This collection contains three documents related to a boundary dispute on the Nappan River, a tributary of the Maccan River-in the County of Cumberland, Nova Scotia, Canada. The lawsuit involved Captain George Adam Gmelin and Lieutenant Joseph Frederick Wallett DesBarres of the 60th Regiment of Foot. See the box and folder listing below for details about each item.
Joseph Fredrick Wallet DesBarres was born in November 1721 and attended school in Basel. Around 1753, he joined the Royal Military Academy at Woolwich, under the patronage of the Duke of Cumberland. In 1756, he arrived in North America as a lieutenant in with the Royal Americans 62nd (later, the 60th Regiment of Foot). DesBarres was engaged by the Admiralty to survey and chart coastal areas in and around Nova Scotia and, in the process, refined surveying techniques of the period. DesBarres participated in the American Revolution and, in 1784, received an appointment as lieutenant governor of the loyalist colony of Cape Breton. In 1804, DesBarres was re-assigned to Prince Edward Island. Relationships with two women, Mary Cannon and Martha Williams, produced 17 children. DesBarres died in Halifax on October 27, 1824.
Michael Francklin was born December 6, 1733, in Poole, England. He came to Halifax in 1752 and initially found employment as a merchant. He was captured and held for three months by the Micmac tribe in 1754. In 1759, Francklin was elected to the House of Assembly in Halifax and became lieutenant governor in 1766. In 1762, he married Susannah Boutineau in Boston, Massachusetts, and together, they had four children. Francklin died in Halifax on November 8, 1782.
Lord William Campbell was born around 1730. He joined the Royal Navy, achieving the rank of captain in 1762. He married Sarah Izard on April 7, 1763, and they had three children.

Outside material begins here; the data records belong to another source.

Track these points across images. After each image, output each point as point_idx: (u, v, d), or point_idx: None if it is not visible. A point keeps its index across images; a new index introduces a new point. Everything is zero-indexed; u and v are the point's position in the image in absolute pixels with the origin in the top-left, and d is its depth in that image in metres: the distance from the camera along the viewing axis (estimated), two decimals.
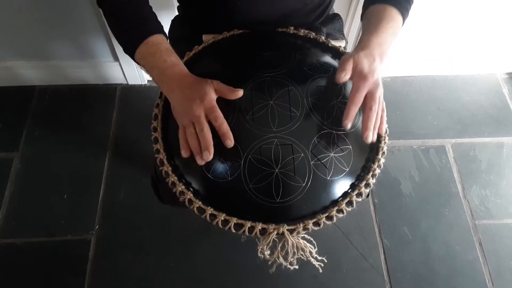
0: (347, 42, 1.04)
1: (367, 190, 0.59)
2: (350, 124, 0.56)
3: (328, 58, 0.69)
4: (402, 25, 0.65)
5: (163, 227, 1.19)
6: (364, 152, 0.62)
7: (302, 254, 0.57)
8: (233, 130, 0.55)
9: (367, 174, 0.59)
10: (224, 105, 0.57)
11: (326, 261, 0.59)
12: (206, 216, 0.55)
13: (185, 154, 0.56)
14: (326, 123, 0.60)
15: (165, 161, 0.59)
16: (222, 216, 0.55)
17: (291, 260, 0.57)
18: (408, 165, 1.33)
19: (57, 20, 1.16)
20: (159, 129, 0.62)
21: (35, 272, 1.11)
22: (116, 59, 1.33)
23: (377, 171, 0.60)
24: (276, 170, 0.56)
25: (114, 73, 1.39)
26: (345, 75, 0.56)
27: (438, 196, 1.27)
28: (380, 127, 0.59)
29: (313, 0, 0.72)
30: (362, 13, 0.68)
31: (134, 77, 1.41)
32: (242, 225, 0.54)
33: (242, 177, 0.56)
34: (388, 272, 1.15)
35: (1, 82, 1.39)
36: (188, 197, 0.56)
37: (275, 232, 0.54)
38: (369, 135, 0.56)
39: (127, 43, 0.62)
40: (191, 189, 0.58)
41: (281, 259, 0.58)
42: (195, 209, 0.56)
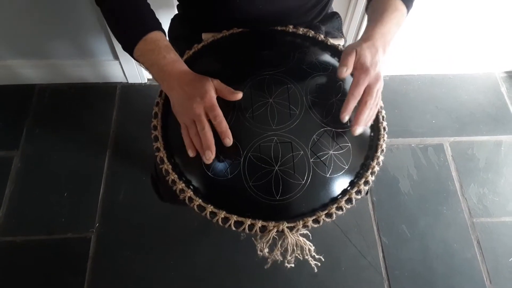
0: (346, 41, 1.05)
1: (366, 188, 0.59)
2: (348, 117, 0.56)
3: (327, 56, 0.69)
4: (406, 15, 0.65)
5: (163, 226, 1.19)
6: (363, 150, 0.62)
7: (301, 253, 0.57)
8: (233, 128, 0.56)
9: (366, 172, 0.60)
10: (224, 103, 0.57)
11: (325, 260, 0.59)
12: (206, 214, 0.56)
13: (192, 154, 0.56)
14: (326, 121, 0.60)
15: (165, 159, 0.59)
16: (222, 214, 0.55)
17: (289, 258, 0.58)
18: (407, 163, 1.33)
19: (57, 19, 1.16)
20: (159, 128, 0.62)
21: (35, 271, 1.11)
22: (116, 58, 1.33)
23: (376, 169, 0.60)
24: (276, 168, 0.56)
25: (114, 72, 1.39)
26: (347, 70, 0.56)
27: (436, 194, 1.28)
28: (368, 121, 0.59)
29: None
30: (367, 4, 0.69)
31: (134, 76, 1.41)
32: (242, 223, 0.55)
33: (242, 175, 0.56)
34: (387, 270, 1.15)
35: (1, 81, 1.40)
36: (188, 195, 0.57)
37: (275, 230, 0.55)
38: (357, 130, 0.57)
39: (126, 40, 0.62)
40: (191, 187, 0.58)
41: (280, 257, 0.58)
42: (195, 207, 0.56)
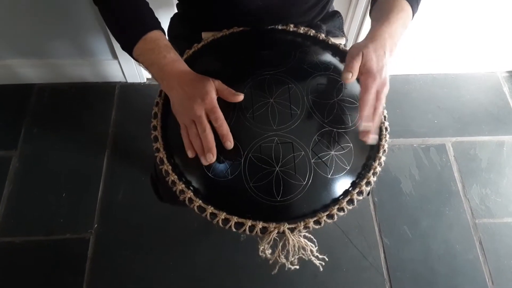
0: (347, 40, 1.04)
1: (368, 188, 0.58)
2: (366, 125, 0.55)
3: (328, 56, 0.68)
4: (412, 18, 0.64)
5: (163, 226, 1.18)
6: (365, 150, 0.61)
7: (303, 253, 0.56)
8: (233, 129, 0.55)
9: (368, 172, 0.59)
10: (224, 103, 0.57)
11: (326, 260, 0.59)
12: (207, 215, 0.55)
13: (191, 155, 0.55)
14: (327, 121, 0.59)
15: (165, 160, 0.58)
16: (223, 215, 0.55)
17: (292, 260, 0.57)
18: (408, 164, 1.33)
19: (56, 18, 1.16)
20: (159, 128, 0.61)
21: (34, 271, 1.11)
22: (115, 57, 1.32)
23: (378, 169, 0.60)
24: (277, 169, 0.56)
25: (113, 71, 1.38)
26: (352, 76, 0.55)
27: (438, 195, 1.27)
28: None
29: None
30: (371, 6, 0.68)
31: (133, 75, 1.40)
32: (243, 224, 0.54)
33: (243, 176, 0.55)
34: (388, 271, 1.15)
35: (0, 80, 1.39)
36: (188, 196, 0.56)
37: (276, 231, 0.54)
38: (373, 139, 0.55)
39: (125, 40, 0.61)
40: (191, 188, 0.57)
41: (282, 259, 0.57)
42: (196, 208, 0.56)
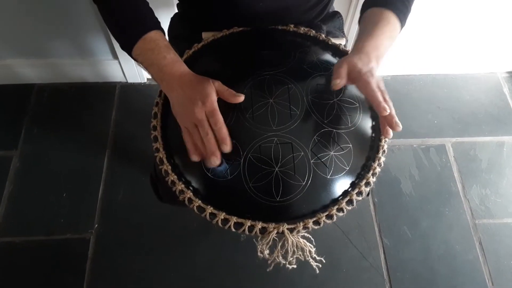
0: (347, 40, 1.04)
1: (368, 189, 0.58)
2: (389, 110, 0.53)
3: (328, 56, 0.68)
4: (400, 31, 0.63)
5: (163, 226, 1.18)
6: (365, 151, 0.61)
7: (302, 254, 0.56)
8: (233, 129, 0.55)
9: (368, 173, 0.59)
10: (224, 104, 0.57)
11: (326, 261, 0.59)
12: (206, 215, 0.55)
13: (196, 159, 0.55)
14: (326, 122, 0.59)
15: (165, 160, 0.58)
16: (222, 215, 0.55)
17: (290, 260, 0.57)
18: (408, 164, 1.33)
19: (56, 18, 1.16)
20: (159, 128, 0.61)
21: (34, 271, 1.11)
22: (116, 57, 1.32)
23: (378, 170, 0.59)
24: (276, 169, 0.56)
25: (114, 71, 1.38)
26: (340, 82, 0.55)
27: (438, 195, 1.27)
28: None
29: None
30: (360, 17, 0.67)
31: (134, 75, 1.40)
32: (242, 224, 0.54)
33: (242, 176, 0.55)
34: (388, 272, 1.14)
35: (0, 80, 1.39)
36: (188, 196, 0.56)
37: (275, 231, 0.54)
38: (396, 123, 0.53)
39: (125, 39, 0.61)
40: (191, 188, 0.57)
41: (281, 258, 0.57)
42: (195, 208, 0.56)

He won election to the British Parliament in 1764, and, in 1766, secured an appointment as governor of Nova Scotia. In 1775, Campbell assumed the governor's duties in Charleston, South Carolina. He was wounded while on board the Bristol in the Charleston Harbor in June 1776. He returned to England and died on September 4, 1778 in Southampton.
William Nesbitt was an attorney, politician (1758), justice of the peace (1760) and surrogate general of the Probate Court in Halifax (1763). He died in Halifax on March 23, 1784, at age 77.